<<<<
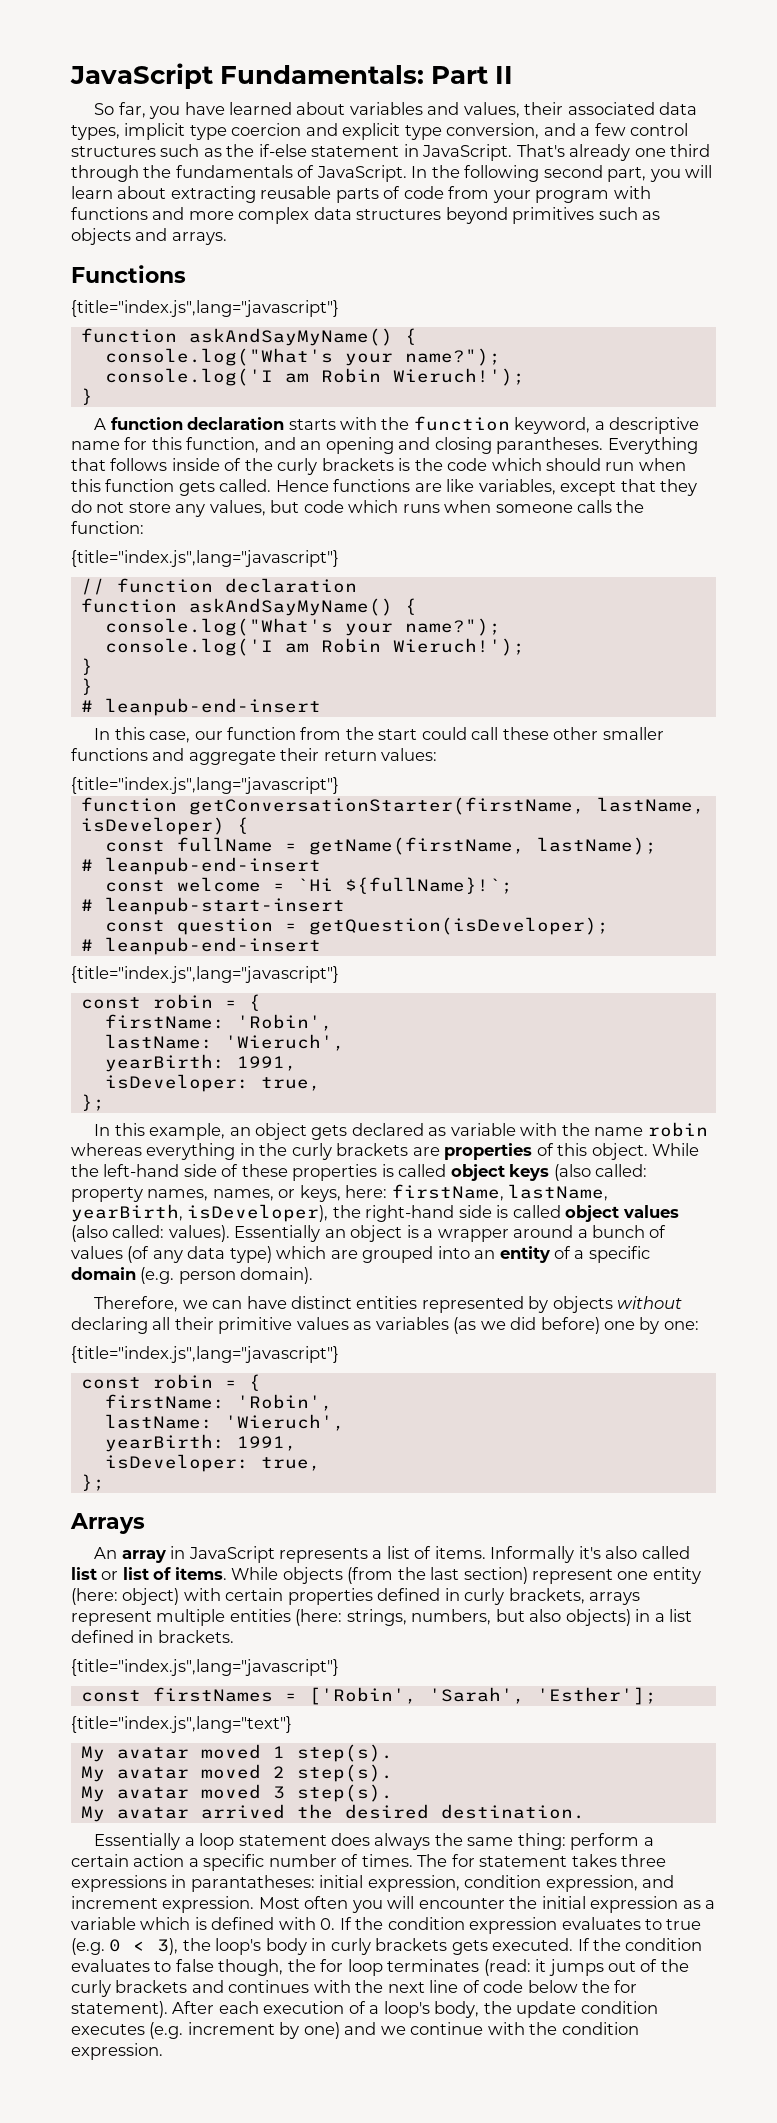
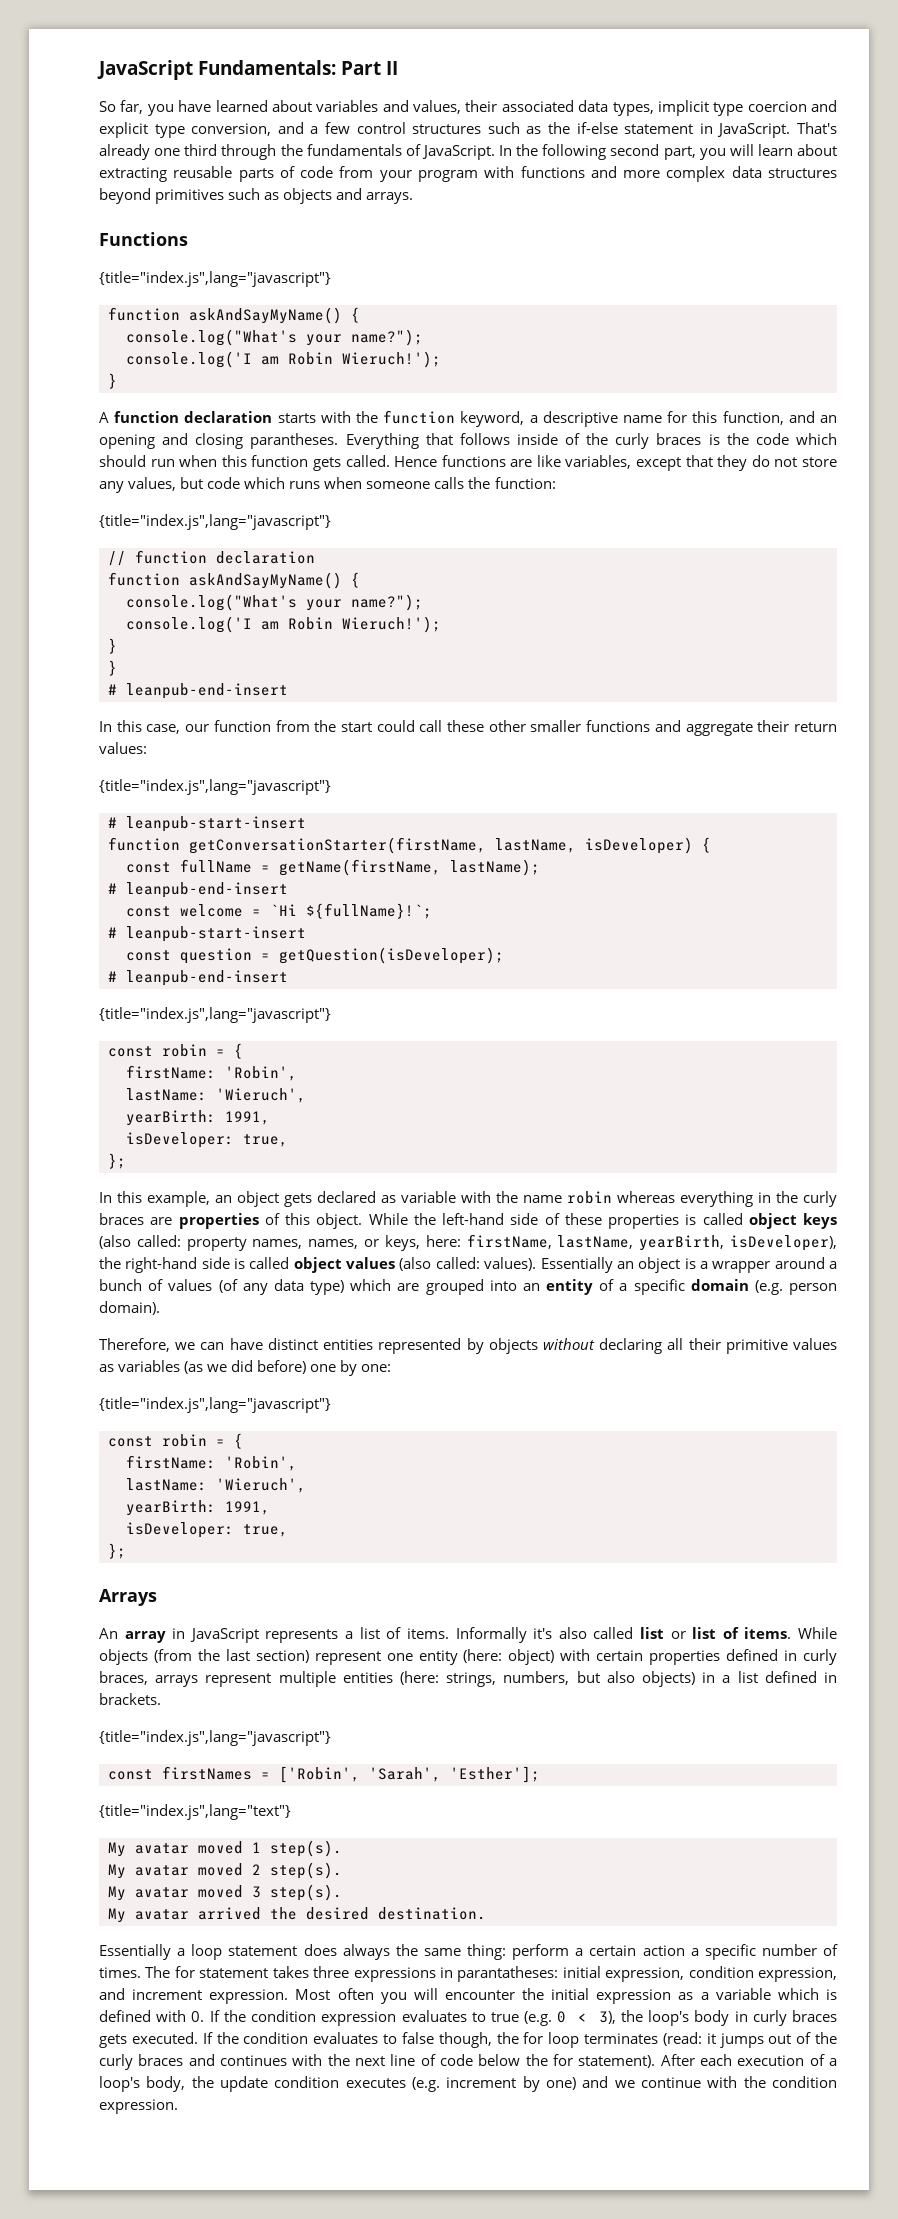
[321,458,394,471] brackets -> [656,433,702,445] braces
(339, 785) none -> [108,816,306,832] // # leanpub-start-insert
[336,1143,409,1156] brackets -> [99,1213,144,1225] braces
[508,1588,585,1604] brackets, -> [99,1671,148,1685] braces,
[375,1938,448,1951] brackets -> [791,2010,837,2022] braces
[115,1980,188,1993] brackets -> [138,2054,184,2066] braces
>>>>
<<<<
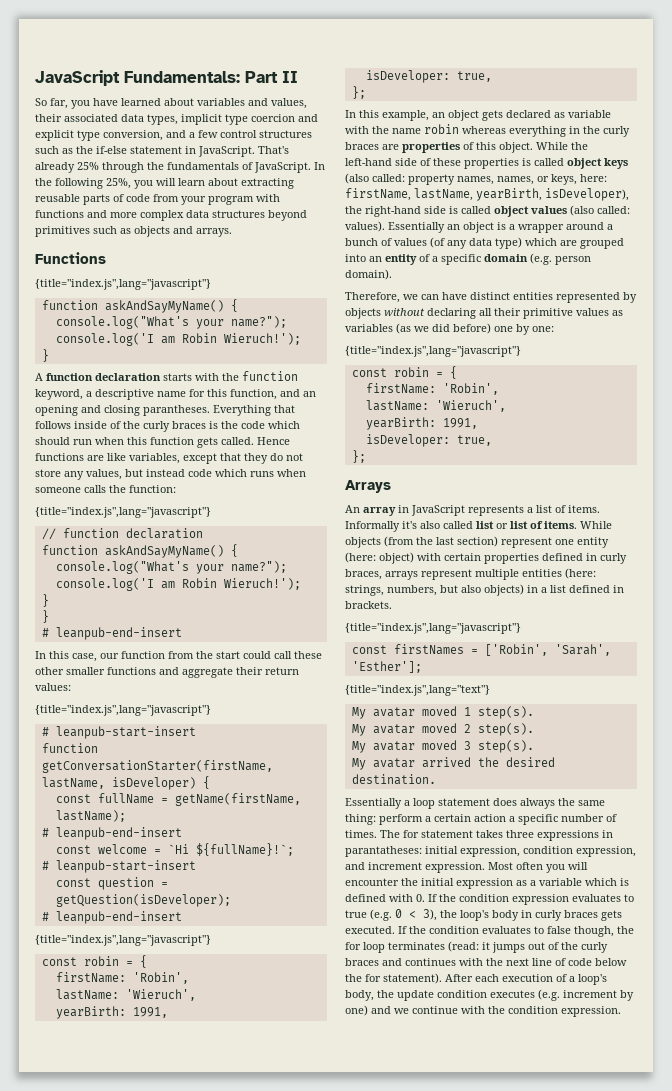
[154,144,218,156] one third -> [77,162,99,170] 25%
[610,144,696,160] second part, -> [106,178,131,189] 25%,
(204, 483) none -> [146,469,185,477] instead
>>>>
<<<<
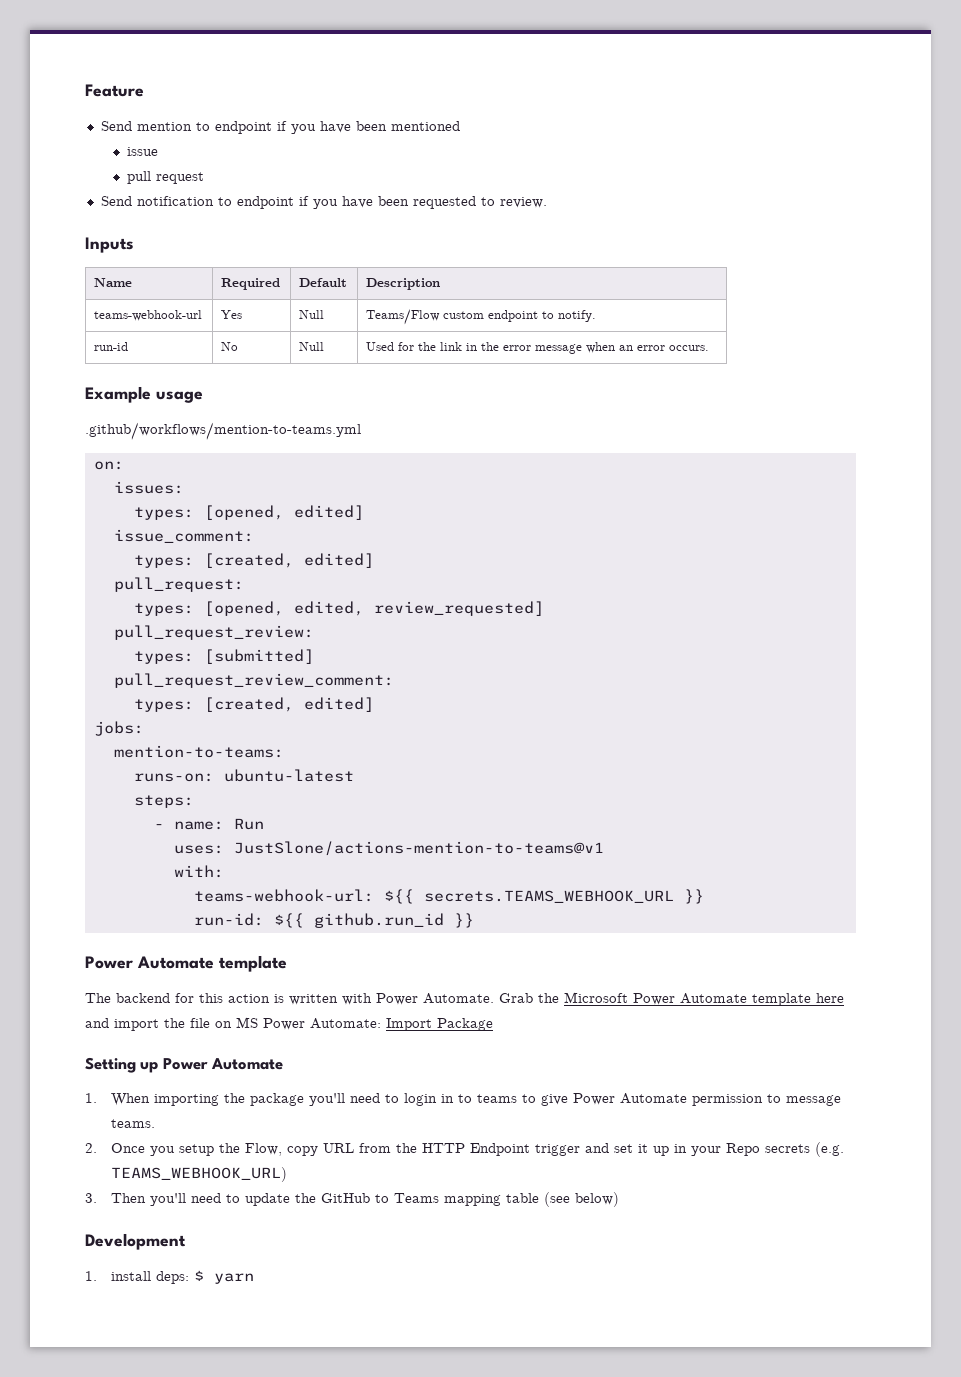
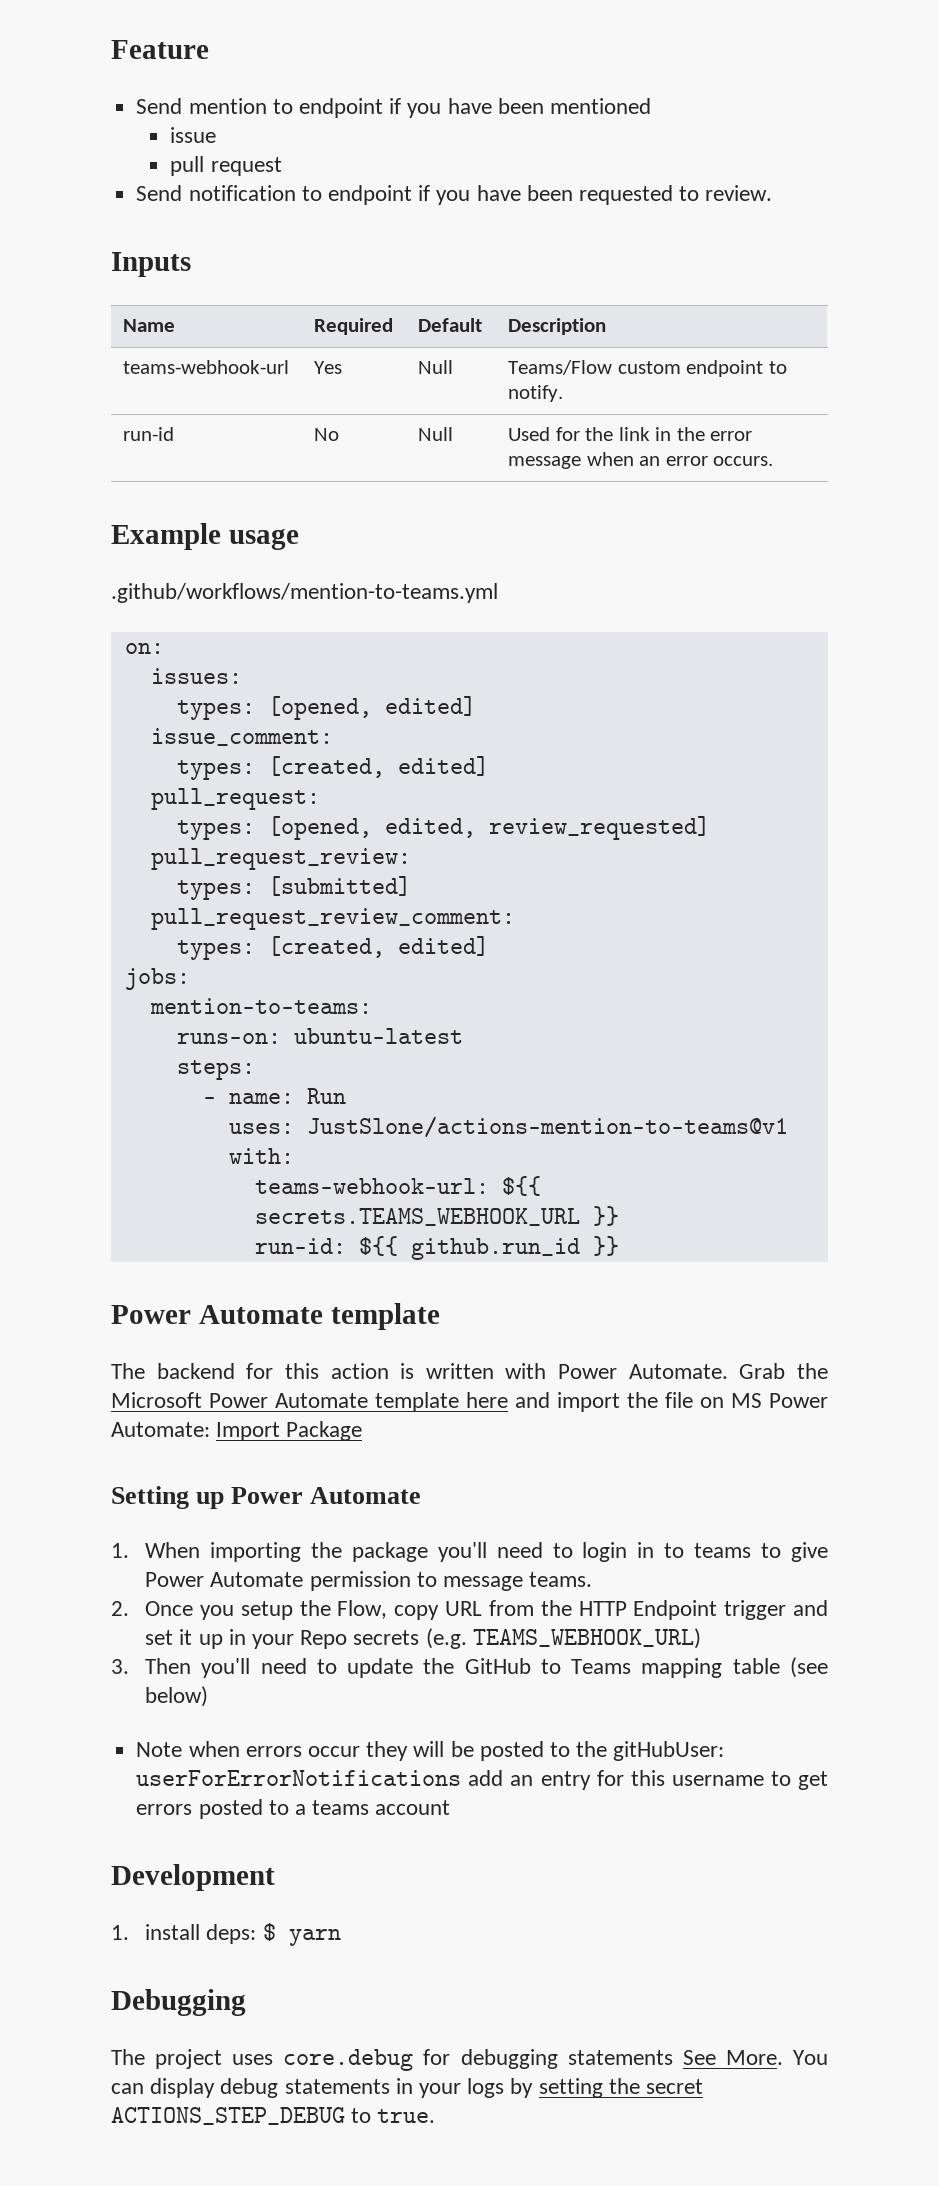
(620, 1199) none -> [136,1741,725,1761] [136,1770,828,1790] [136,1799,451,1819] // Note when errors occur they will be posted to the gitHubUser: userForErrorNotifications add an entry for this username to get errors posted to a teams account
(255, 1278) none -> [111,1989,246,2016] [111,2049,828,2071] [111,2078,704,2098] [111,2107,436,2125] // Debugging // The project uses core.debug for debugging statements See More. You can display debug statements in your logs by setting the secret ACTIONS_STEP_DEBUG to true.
>>>>
DIRECTIVE:
Take the lines above from the one containing "[336,1143,409,1156] brackets ->" to the one containing "[115,1980,188,1993] brackets ->" and retype them exactly, both ends included, with nothing added.

EXERCISE SOLUTION:
[336,1143,409,1156] brackets -> [99,1213,144,1225] braces
[508,1588,585,1604] brackets, -> [99,1671,148,1685] braces,
[375,1938,448,1951] brackets -> [791,2010,837,2022] braces
[115,1980,188,1993] brackets -> [138,2054,184,2066] braces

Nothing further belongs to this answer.